→ Problem: Given the records below, the lines starting at the line with "left hip: (127, 162)" and ending at the line with "right elbow: (41, 534)" should be output exactly, both end lines kept and pictures left out.

Images with keypoint coordinates:
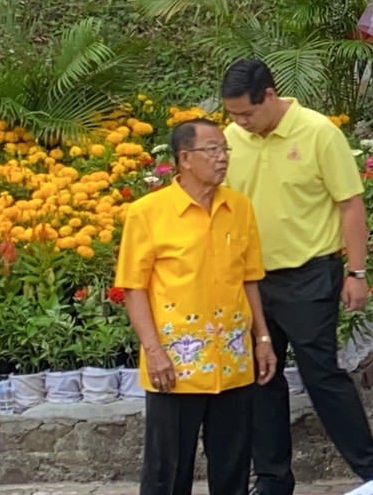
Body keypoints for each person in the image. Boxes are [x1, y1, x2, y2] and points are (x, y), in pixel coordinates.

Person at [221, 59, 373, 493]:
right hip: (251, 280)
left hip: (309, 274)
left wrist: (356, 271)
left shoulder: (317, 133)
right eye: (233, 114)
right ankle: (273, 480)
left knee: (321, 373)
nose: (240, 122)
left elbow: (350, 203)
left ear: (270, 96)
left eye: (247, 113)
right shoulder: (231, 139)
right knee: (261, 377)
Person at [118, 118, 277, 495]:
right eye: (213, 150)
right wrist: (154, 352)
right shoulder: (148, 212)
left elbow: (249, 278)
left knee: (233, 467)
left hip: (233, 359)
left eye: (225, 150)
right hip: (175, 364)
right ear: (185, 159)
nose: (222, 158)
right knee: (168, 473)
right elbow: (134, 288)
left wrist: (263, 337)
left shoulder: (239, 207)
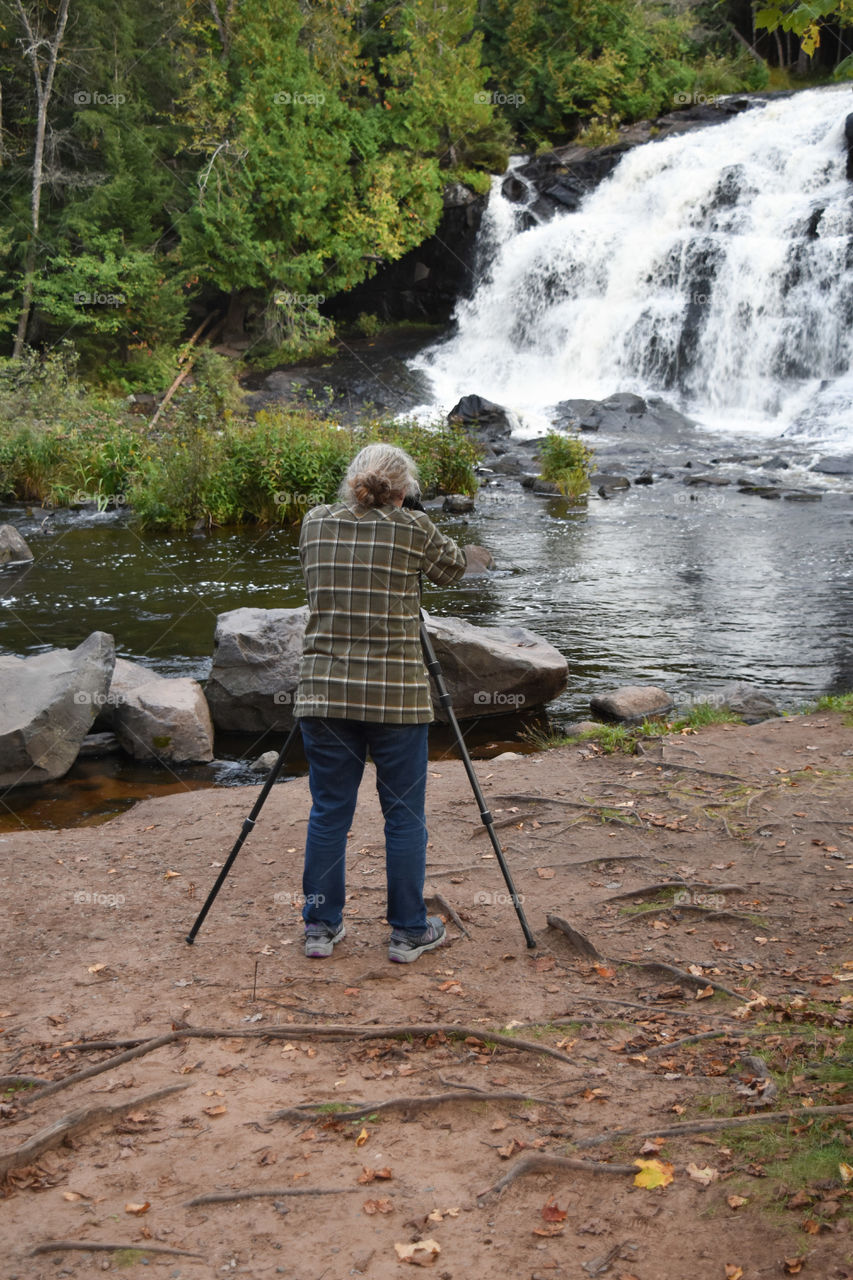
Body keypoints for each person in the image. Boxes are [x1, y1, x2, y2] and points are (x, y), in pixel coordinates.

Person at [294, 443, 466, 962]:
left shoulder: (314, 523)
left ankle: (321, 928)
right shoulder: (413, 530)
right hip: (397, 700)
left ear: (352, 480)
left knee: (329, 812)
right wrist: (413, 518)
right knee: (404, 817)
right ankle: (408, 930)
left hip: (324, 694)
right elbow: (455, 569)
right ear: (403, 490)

...

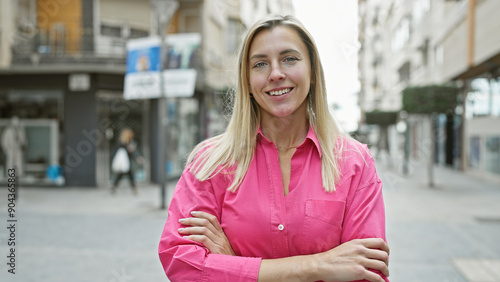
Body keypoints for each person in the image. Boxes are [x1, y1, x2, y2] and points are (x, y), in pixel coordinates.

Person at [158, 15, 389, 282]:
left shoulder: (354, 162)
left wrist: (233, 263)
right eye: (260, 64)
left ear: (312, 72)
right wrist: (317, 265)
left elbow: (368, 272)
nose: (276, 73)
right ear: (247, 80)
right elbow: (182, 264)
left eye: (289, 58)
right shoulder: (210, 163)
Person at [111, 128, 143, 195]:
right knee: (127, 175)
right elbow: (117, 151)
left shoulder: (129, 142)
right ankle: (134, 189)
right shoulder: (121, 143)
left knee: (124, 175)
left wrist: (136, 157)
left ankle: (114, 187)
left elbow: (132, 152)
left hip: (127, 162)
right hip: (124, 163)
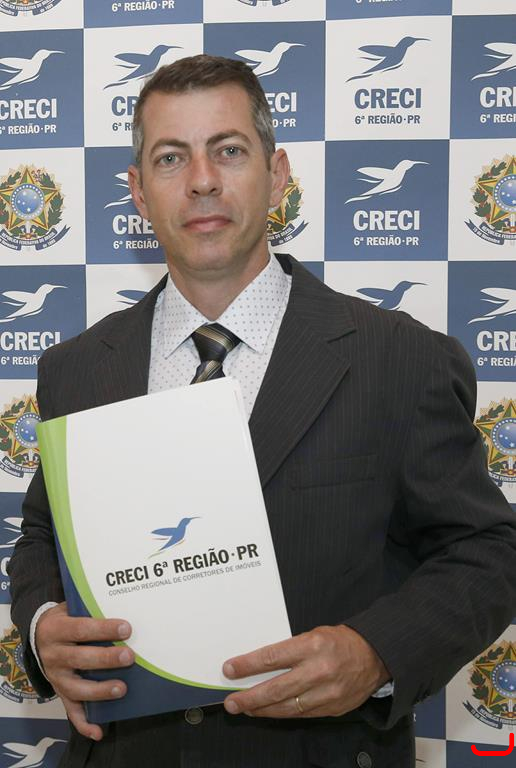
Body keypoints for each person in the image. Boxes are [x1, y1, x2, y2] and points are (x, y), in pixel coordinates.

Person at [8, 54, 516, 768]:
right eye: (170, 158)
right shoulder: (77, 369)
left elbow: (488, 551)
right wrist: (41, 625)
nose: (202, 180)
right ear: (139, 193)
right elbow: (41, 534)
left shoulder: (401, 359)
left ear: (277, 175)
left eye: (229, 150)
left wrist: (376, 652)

→ Response to this exercise:
left hip: (127, 162)
right hip: (124, 163)
Body keypoints for each person in the image. Boxes are [x1, y1, x2, y2] and points are (x, y), in pixel coordinates.

Person at [8, 54, 516, 768]:
right eye: (170, 158)
right shoulder: (77, 369)
left elbow: (488, 551)
right wrist: (41, 625)
nose: (202, 180)
right ear: (139, 193)
right elbow: (41, 534)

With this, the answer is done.